And every Friday for 12 years, they served the same school luncheon entrée – filet of fish. I always hated filet of fish. Did it break my will? No, although the same could not be said for Sydney or Andy. More than once I recall begging my parents to let me bring a PBJ sandwich to school on Fridays, but they always refused – one of many examples of my parents’ tough love. Yes, I’m a stronger human being as a result of these tribulations of my youth.

Like the time in 6th grade, when I learned that our parents had joined an upscale country club – the kind where every car in the parking lot was a Mercedes with a vanity license plate like “HARVRD” or “SPINNAKR” or “DR MPLANT”. But then the truth leaked out: My parents – whose car stood out with its unoriginal license plate name 609-WQR – could only afford the golf basic golf membership, but not the Gold Club tennis membership. I won’t lie to you. It came as a crushing blow to my dreams of becoming a tennis professional by the age of 14. I cried my way through many a round of golf that summer.
In 4th grade, I broke my left wrist in a tragic skateboard mishap the day after school ended for the year, and the cast did not come off until the day before the start of 5th grade. (True.) Talk about a lost summer. Most kids could have easily collapsed into a downward spiral of self-pity and completely given up on life. But not me. Despite my plight of chronic itching, I refused to give up on my dreams of life after a cast. It seemed like years, but eventually, six weeks later, the cast came off, and I taught myself how to regain the use of my left arm. It wasn’t easy. To this day, I get squeamish at the sight of a skateboard, however.

During my youth growing up in the 1960’s and ‘70’s, my parents never once offered to buy me a cell phone, a DVD player or an iPod. There’s no denying that my life was tortuous in the best of times. But I reminded myself that the pain of being denied my own rock ‘n roll drum set and a gas-powered go cart in 8th grade would someday make me more appreciative of what I did have. Looking back, I am thankful to my parents for refusing to give in to my incessant demands to buy me a pony for my seventh birthday. The purple bicycle with the banana seat and flame decals they bought me instead was way cooler.
As I said, I attended a military prep school. And while I was not old enough to serve in Vietnam (the war ended before I graduated), I was required to wear a uniform to school every day. I had to march in parades with guns, shine my shoes daily, learn to shoot a rifle and read a topographical map. So if you ask me, what I endured was pretty much the same thing as serving in war-torn Vietnam – just without all the North Vietnamese shooting at me or worrying about being blown up by a landmine or having to sleep in tents or eating dried rations of prunes and hash from a can or being in a jungle 15,000 miles from home or wondering if today would be my last day on this planet. But otherwise, my military school experience was pretty much the same as ‘Nam.

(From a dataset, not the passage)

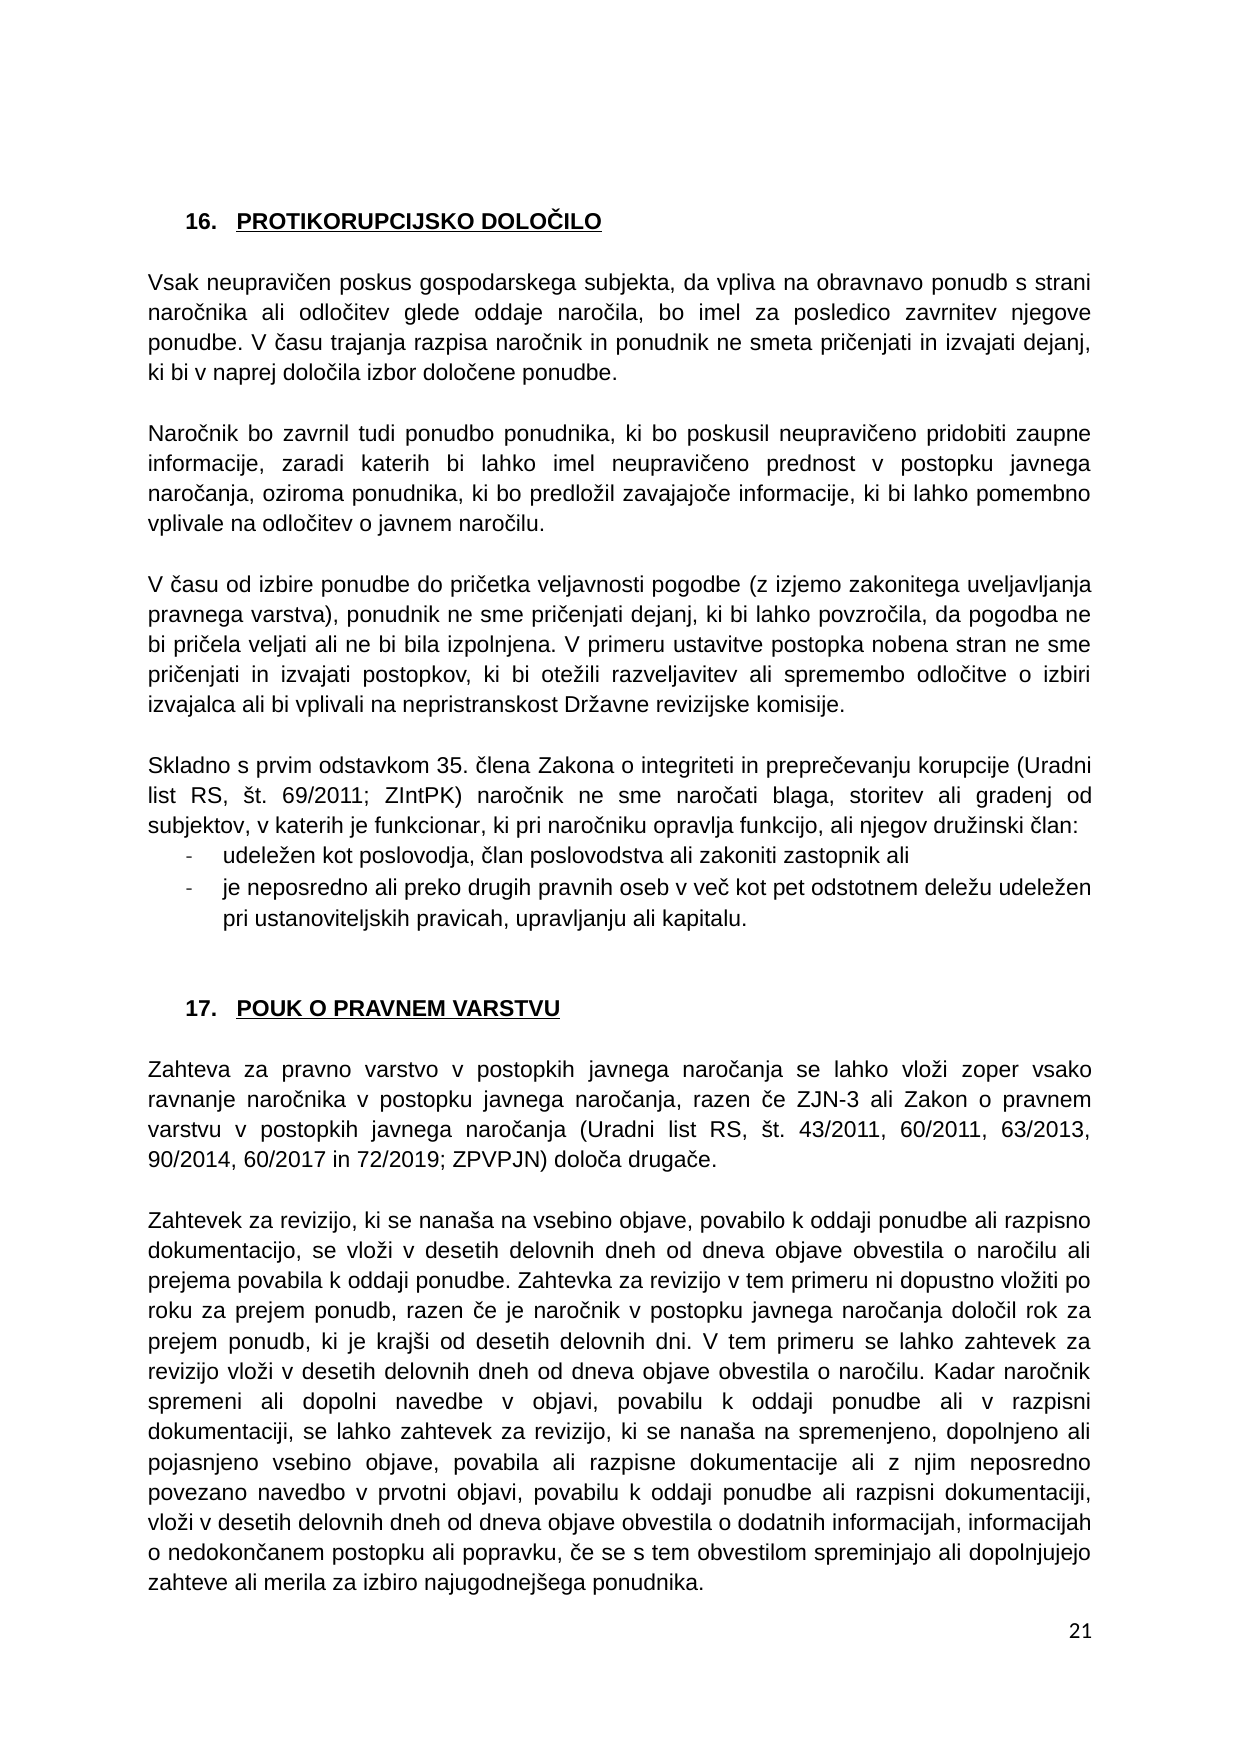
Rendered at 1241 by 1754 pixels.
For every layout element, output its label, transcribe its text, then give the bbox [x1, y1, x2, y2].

text Zahtevek za revizijo, ki se nanaša na vsebino objave, povabilo k oddaji ponudbe ali razpisno dokumentacijo, se vloži v desetih delovnih dneh od dneva objave obvestila o naročilu ali prejema povabila k oddaji ponudbe. Zahtevka za revizijo v tem primeru ni dopustno vložiti po roku za prejem ponudb, razen če je naročnik v postopku javnega naročanja določil rok za prejem ponudb, ki je krajši od desetih delovnih dni. V tem primeru se lahko zahtevek za revizijo vloži v desetih delovnih dneh od dneva objave obvestila o naročilu. Kadar naročnik spremeni ali dopolni navedbe v objavi, povabilu k oddaji ponudbe ali v razpisni dokumentaciji, se lahko zahtevek za revizijo, ki se nanaša na spremenjeno, dopolnjeno ali pojasnjeno vsebino objave, povabila ali razpisne dokumentacije ali z njim neposredno povezano navedbo v prvotni objavi, povabilu k oddaji ponudbe ali razpisni dokumentaciji, vloži v desetih delovnih dneh od dneva objave obvestila o dodatnih informacijah, informacijah o nedokončanem postopku ali popravku, če se s tem obvestilom spreminjajo ali dopolnjujejo zahteve ali merila za izbiro najugodnejšega ponudnika. [148, 1207, 1092, 1596]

In 1983, I met my future wife, Michele. Four years later we were married. As much as I adore my wife, it’s been no picnic. You see, my wife is – how can I put this delicately – well, she’s a Canadian. This presented a complicated array of delicate cultural obstacles for me to navigate. The Canadian culture is so hard to comprehend. They misspell half their words – like “colour”, “labour” and “centre”– and mispronounce the rest with that annoying, vaguely British-sounding accent. For our first five years of marriage, most of the time, I had no idea what she was even talking about as she used words like “chesterfield” (couch) or “serviette” (napkin) or “runners” (sneakers) or “behaviour” (behavior). I would nod and smile as if in agreement, when deep inside, I was hopelessly confused and sometimes, frankly, more than a bit worried for my own personal safety.

More recently, I have had to endure living in a city that has absolutely the worst professional sports teams of any city in the nation. We lost our basketball team altogether as they packed up and moved to Oklahoma City. And our major league baseball team lost more games than any other team last year. Despite all of this pain and sadness, I have learned to accept there may be more to life than ESPN SportsCenter (although frankly, I am not quite sure what that would be).
So, as you can clearly see, my life journey has had more than its fair share of adversity and ordeals through which I’ve had to battle. But please don’t pity me. With each new trial, with each new experience of grief (like when I heard that Steve Carell was leaving NBC’s The Office), I found an inner reserve of strength and resolve that pulled me through the traumatic heartbreaks, leaving me stronger than before. I have put some of my insightful life lessons into my new book entitled If you can dream it, you can be it (so long as you have affluent parents with connections). Now available in paperback.

That’s the view from the bleachers. Perhaps I’m off base.
© Tim Jones, View from the Bleachers 2010 – 2011










Hi Tim: I enjoyed your colourful description of your humourous story of your life. It must be a laboureous job to write your stories while sitting on your chesterfield with your laptop computer in the centre of your lap. You can munch on your favourite snack food with a supply of serviettes to mop up any spills nearby.
If you can find a dictionary of learning to write the Canadian way rather than the American way. I’ll buy it for you for Christmas.
Cheers!!! Your ever lovin’ MIL.
Sounds pretty idyllic, actually, Tim. Not like that of your oldest brother, who, like me, had to grow up with an appendage on his name. Not a prestigious “MBA” or “JD,” no, indeed; a Roman numeral, a clear sign that his (your) parents simply did not take the trouble to give him an original name. And not the more familiar “II” or “III,” either. Your brother and I share the burden of “IV.” I have a thick file of junk mail letters addressed “Dear Mr. Iv,” with a number also including subsequent references to “Mr. Iv” in the text of the letter. My late wife Sharon once received a letter from the Republican Presidential Campaign Committee which began, “Dear Mrs. Iv: As your President…” and signed, Ronald Reagan. I would be in deeper despair over this but for the grace of my fiancé Ann. I told her that since she was already established in her career and in life, she was welcome to keep her current name. “No, my love,” she replied — and this is a direct quote — “I look forward to being Mrs. Iv.”